Opinião

Vislumbrar o retorno

25 abr 2020 09:49

Poder-se-á defender a vigilância biométrica como uma medida temporária, implementada durante um estado de emergência?

O medo, a alegria, a raiva, o amor ou a repulsa são fenómenos fisiológicos, tal como a febre, a tosse, o batimento cardíaco ou a pressão arterial. E a mesma tecnologia que analisa a temperatura corporal, também pode identificar estados emocionais.

Coloca-se no presente a hipótese de as autoridades governamentais monitorizarem dados biométricos e fisiológicos dos cidadãos, para poderem ter um melhor controlo da evolução pandémica.

São já inúmeras as vozes que declaram que isso conduzirá a uma perda da individualidade, da legítima capacidade dos seres humanos verem os seus direitos à integridade e independência comprometidos de forma dissimulada, matérias invioláveis que conquistámos após vários séculos em que nos batemos pela liberdade individual.

Poder-se-á defender a vigilância biométrica como uma medida temporária, implementada durante um estado de emergência?

Talvez, mas…

Mesmo após a diminuição da taxa de infecção por Covid-19 para níveis insignificantes, alguns governos podem alegar que se torna essencial continuar a monitorizar os seus cidadãos para travar novos surtos ou outras condições clínicas, o que pode traduzir-se numa enorme batalha sobre a nossa privacidade.

Quando é proporcionada às pessoas a escolha entre privacidade e saúde, elas normalmente escolhem a sobrevivência ou a imunidade sanitária.

Testes extensivos de imunidade, comunicação honesta, respeito pelas liberdades ou garantias e cidadania responsável, a par da cooperação voluntária, por certo, serão a melhor opção.

Factos científicos validados e confiança nas autoridades sanitárias conduzem, seguramente, à adopção de comportamentos assertivos, para se alcançar um bom nível de cumprimento e cooperação, visando o humanismo.

Não obstante, é sabido que quando nos confrontamos com situações de enorme impacto psicológico a mente humana reage de forma imprevisível.

Perante uma emergência, o ser humano pode registar emoções paradoxais e condutas ambivalentes, contrastantes com o padrão emocional e comportamental que lhe é usual.

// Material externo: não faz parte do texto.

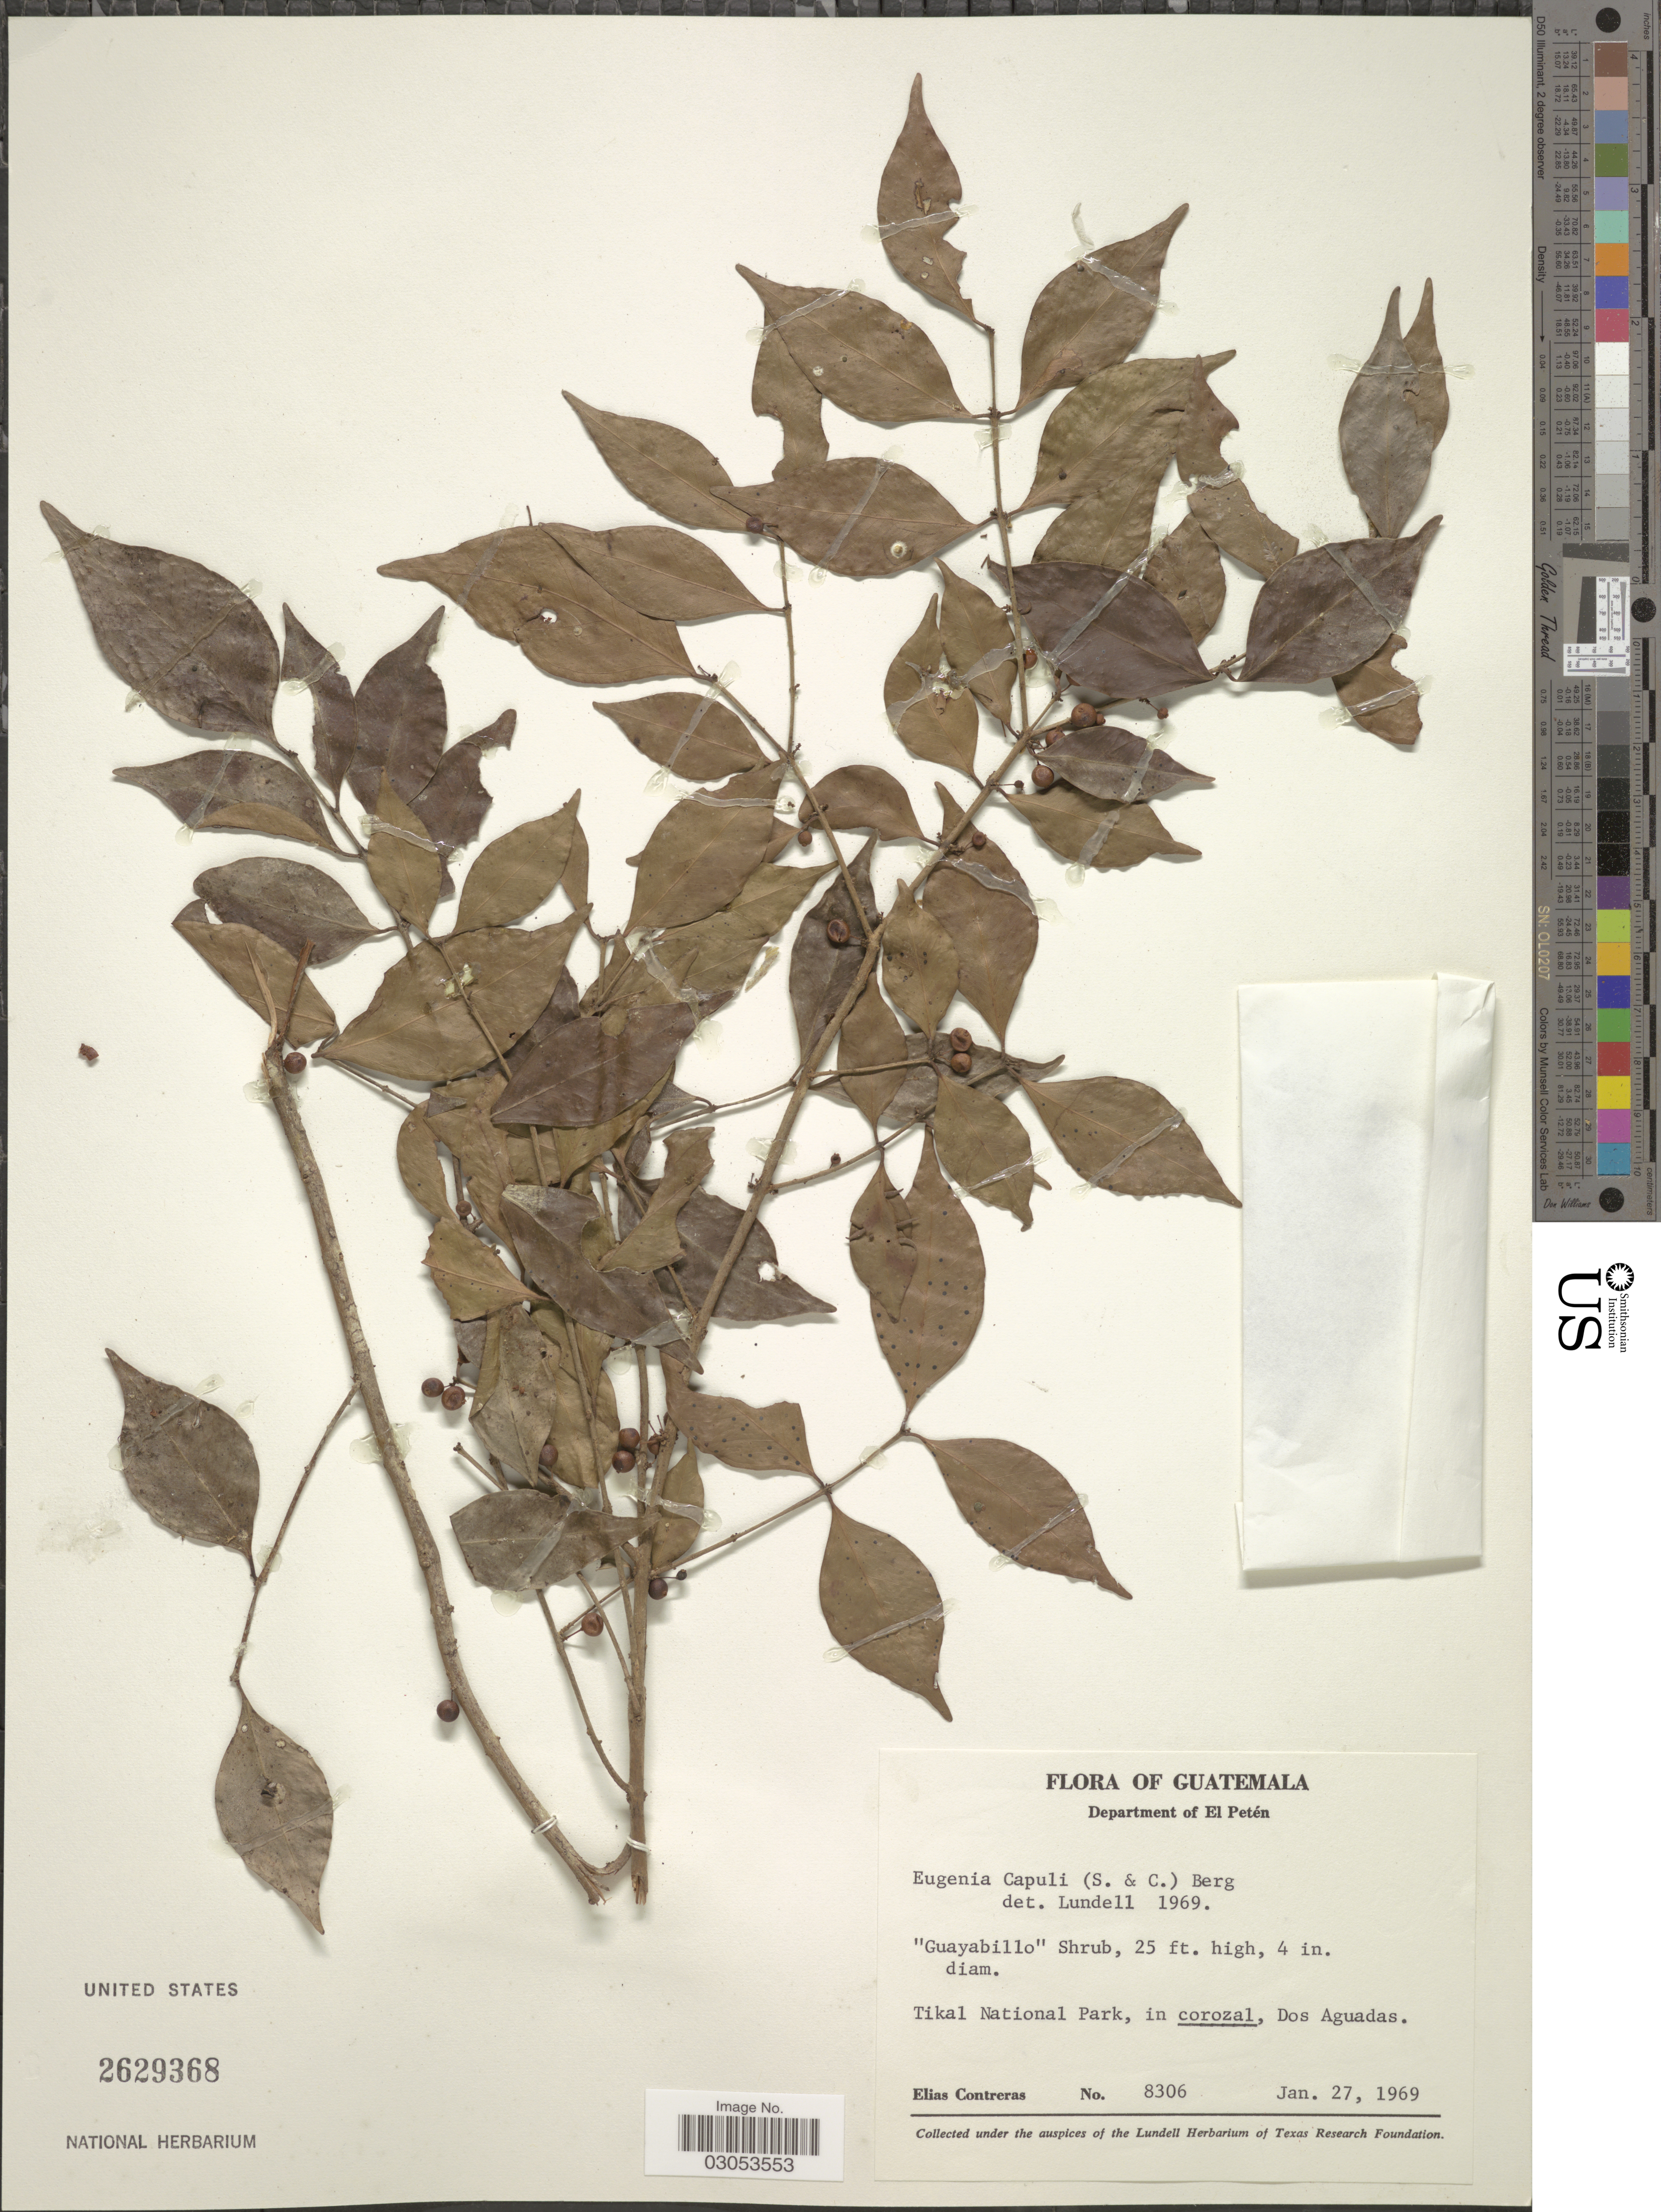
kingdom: Plantae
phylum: Tracheophyta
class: Magnoliopsida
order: Myrtales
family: Myrtaceae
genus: Eugenia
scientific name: Eugenia capuli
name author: (Schltdl. & Cham.) Hook. & Arn.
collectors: E. Contreras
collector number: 8306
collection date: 1969-01-27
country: Guatemala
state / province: El Petén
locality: Department of El Petén. Tikal National Park, in corozal, Dos Aguadas.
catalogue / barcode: US 2629368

O equilíbrio e o ajustamento podem dar lugar à impulsividade e ao transtorno. E isso é um desafio para todos, mas sobretudo para os que se debatem com a exposição directa ao vírus.

Contudo, não há nada mais virulento do que um medo informe a decompor em silêncio no espírito de cada indivíduo.

A ideia de fracasso ou fragilidade individual (ou civilizacional) é um espelho no qual projectamos os nossos temores que, não obstante serem invisíveis, anulam toda a sua abstracção.

A forma como iremos retornar ao mundo reactivando as rotinas e as relações no espaço público, para além das nossas casas, irá forçosamente sofrer uma espécie de reinvenção.

Conquistar o futuro irá exigir essa busca imperiosa do frágil equilíbrio entre a incerteza e a esperança, por via de uma necessária exposição ao retorno que se vislumbra no horizonte.

Tendo a humanidade perdido a vida de um excepcional escritor para o vírus – Luís Sepúlveda (apenas para mencionar um desses lutadores e heróis universais), não poderemos deixar de manter vivo o seu legado, como num sonho em que cremos infinitamente, expressão eterna de um guerreiro dos vocábulos, cujo legado na terra será sempre uma incontornável verdade, uma batalha infinita.

E então, a luz do sol projectará uma sombra na berma do caminho, ponteiro de um relógio de horas áridas, cujo eco será a medida exacta do nosso tempo.